Mansfield argues that Britain could thrive outside the EU by improving our links with the rest of the world. We are the world’s sixth largest economy and its ninth largest manufacturing nation.
Our trade with the EU is less important than it was. In 2002, 55 per cent of our exports went to the EU and 45 per cent to the rest of the world. By 2012 those figures were reversed.
“The EU has no free trade agreements with many economically important countries.”
The EU has no free trade agreements with many economically important and fast-growing countries. Outside the EU we would be free to reach agreements with Japan, the BRIC nations (Brazil, Russia, India and China), Indonesia, Australia and the Mercosur bloc (Argentina, Brazil, Paraguay, Uruguay and Venezuela, with associate countries Chile, Bolivia, Colombia, Ecuador and Peru).

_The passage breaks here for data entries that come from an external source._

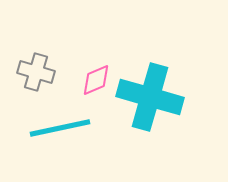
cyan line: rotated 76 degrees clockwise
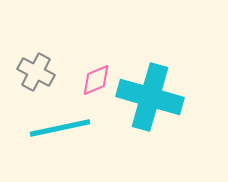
gray cross: rotated 12 degrees clockwise
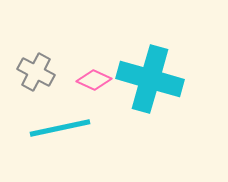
pink diamond: moved 2 px left; rotated 48 degrees clockwise
cyan cross: moved 18 px up
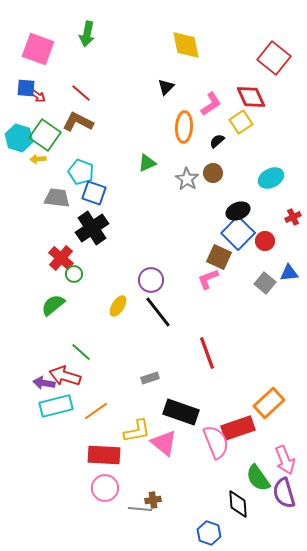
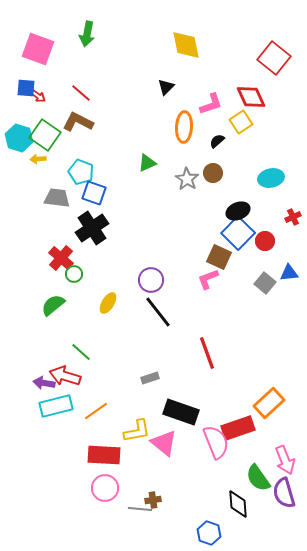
pink L-shape at (211, 104): rotated 15 degrees clockwise
cyan ellipse at (271, 178): rotated 15 degrees clockwise
yellow ellipse at (118, 306): moved 10 px left, 3 px up
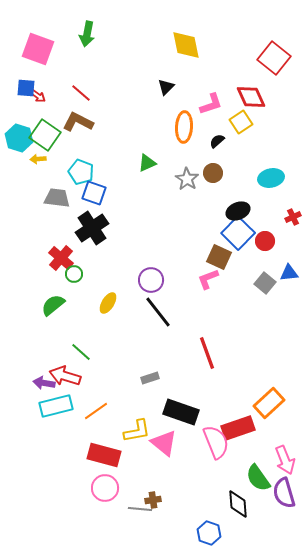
red rectangle at (104, 455): rotated 12 degrees clockwise
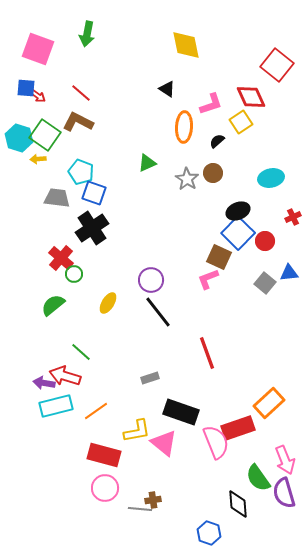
red square at (274, 58): moved 3 px right, 7 px down
black triangle at (166, 87): moved 1 px right, 2 px down; rotated 42 degrees counterclockwise
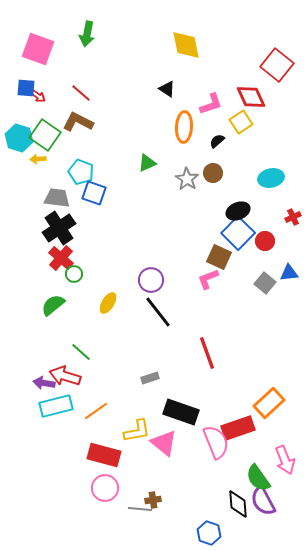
black cross at (92, 228): moved 33 px left
purple semicircle at (284, 493): moved 21 px left, 8 px down; rotated 12 degrees counterclockwise
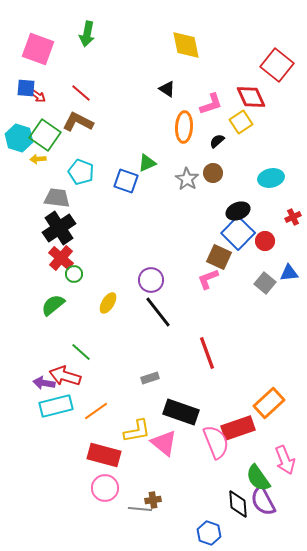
blue square at (94, 193): moved 32 px right, 12 px up
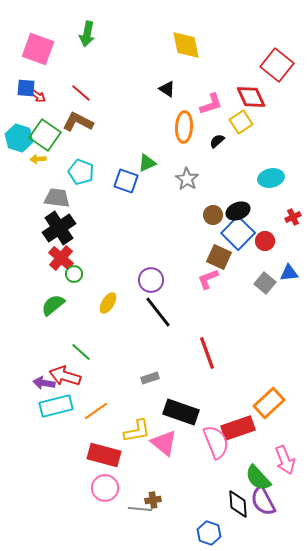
brown circle at (213, 173): moved 42 px down
green semicircle at (258, 478): rotated 8 degrees counterclockwise
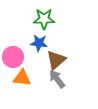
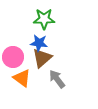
brown triangle: moved 14 px left, 2 px up
orange triangle: rotated 30 degrees clockwise
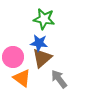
green star: rotated 10 degrees clockwise
gray arrow: moved 2 px right
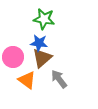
orange triangle: moved 5 px right, 2 px down
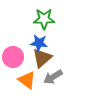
green star: rotated 10 degrees counterclockwise
gray arrow: moved 6 px left, 2 px up; rotated 84 degrees counterclockwise
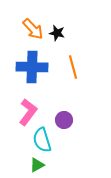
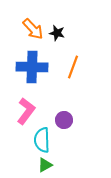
orange line: rotated 35 degrees clockwise
pink L-shape: moved 2 px left, 1 px up
cyan semicircle: rotated 15 degrees clockwise
green triangle: moved 8 px right
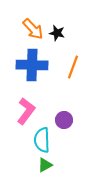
blue cross: moved 2 px up
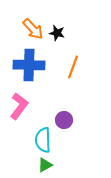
blue cross: moved 3 px left
pink L-shape: moved 7 px left, 5 px up
cyan semicircle: moved 1 px right
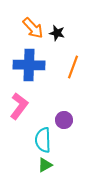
orange arrow: moved 1 px up
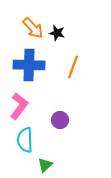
purple circle: moved 4 px left
cyan semicircle: moved 18 px left
green triangle: rotated 14 degrees counterclockwise
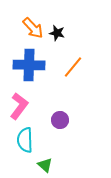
orange line: rotated 20 degrees clockwise
green triangle: rotated 35 degrees counterclockwise
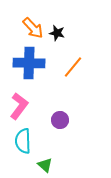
blue cross: moved 2 px up
cyan semicircle: moved 2 px left, 1 px down
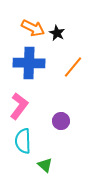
orange arrow: rotated 20 degrees counterclockwise
black star: rotated 14 degrees clockwise
purple circle: moved 1 px right, 1 px down
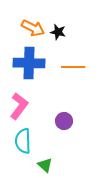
black star: moved 1 px right, 1 px up; rotated 14 degrees counterclockwise
orange line: rotated 50 degrees clockwise
purple circle: moved 3 px right
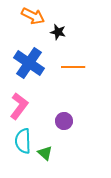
orange arrow: moved 12 px up
blue cross: rotated 32 degrees clockwise
green triangle: moved 12 px up
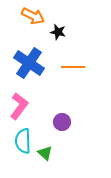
purple circle: moved 2 px left, 1 px down
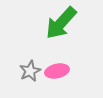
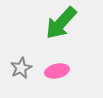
gray star: moved 9 px left, 3 px up
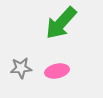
gray star: rotated 20 degrees clockwise
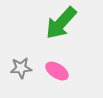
pink ellipse: rotated 45 degrees clockwise
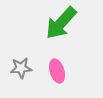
pink ellipse: rotated 40 degrees clockwise
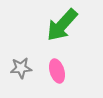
green arrow: moved 1 px right, 2 px down
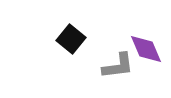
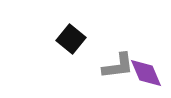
purple diamond: moved 24 px down
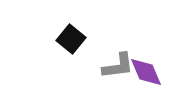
purple diamond: moved 1 px up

Mansfield urges us to leave the EU Single Market, writing, “Should the UK retain membership of the Single Market, almost all of the most onerous or controversial aspects of EU membership would continue to apply, including the free movement of people…”. So we should seek to stay out of the European Economic Area.

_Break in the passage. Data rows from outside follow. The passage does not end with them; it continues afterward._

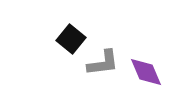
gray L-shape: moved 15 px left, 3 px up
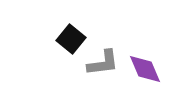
purple diamond: moved 1 px left, 3 px up
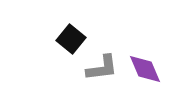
gray L-shape: moved 1 px left, 5 px down
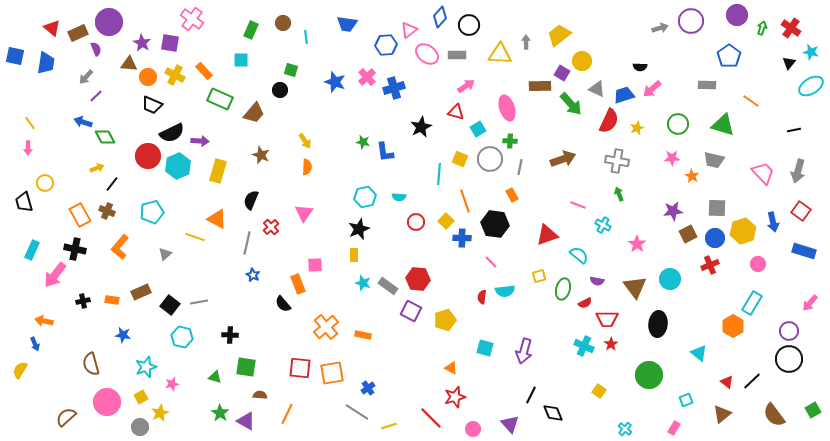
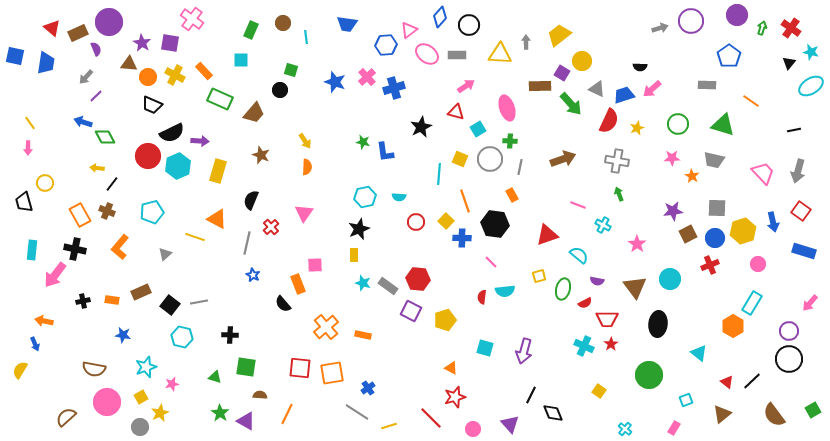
yellow arrow at (97, 168): rotated 152 degrees counterclockwise
cyan rectangle at (32, 250): rotated 18 degrees counterclockwise
brown semicircle at (91, 364): moved 3 px right, 5 px down; rotated 65 degrees counterclockwise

If we left the EU, we could still keep all our useful international links in the world of science. We do not have to be in the EU to stay in the EU Framework Programme for Research and Innovation, the European Space Agency or the European Centre for Nuclear Research (CERN). Switzerland and Norway are not EU members, but both take part in the Framework Programme and ESA. CERN is a fully international body and not a creation of the EU.
Cost of the EU
Mansfield writes that we should end the automatic right for free movement to EU citizens. At present, EU citizens can move here and at once enjoy benefits like domestic-rated university fees and welfare payments. In 2011-12 we paid £104 million in tuition fee loans to EU students. The free movement of labour stops us providing free or subsidised university education to UK students.
EU laws cost us £7.5 billion a year in overheads. We could pass a “Great Repeal Bill” to rid ourselves of over 3,000 directives and regulations, while keeping what we wanted, for example in employment law. The EU cost Britain £10 billion net in 2012. Outside the EU, we could instead invest this £10 billion in manufacturing industry and R&D.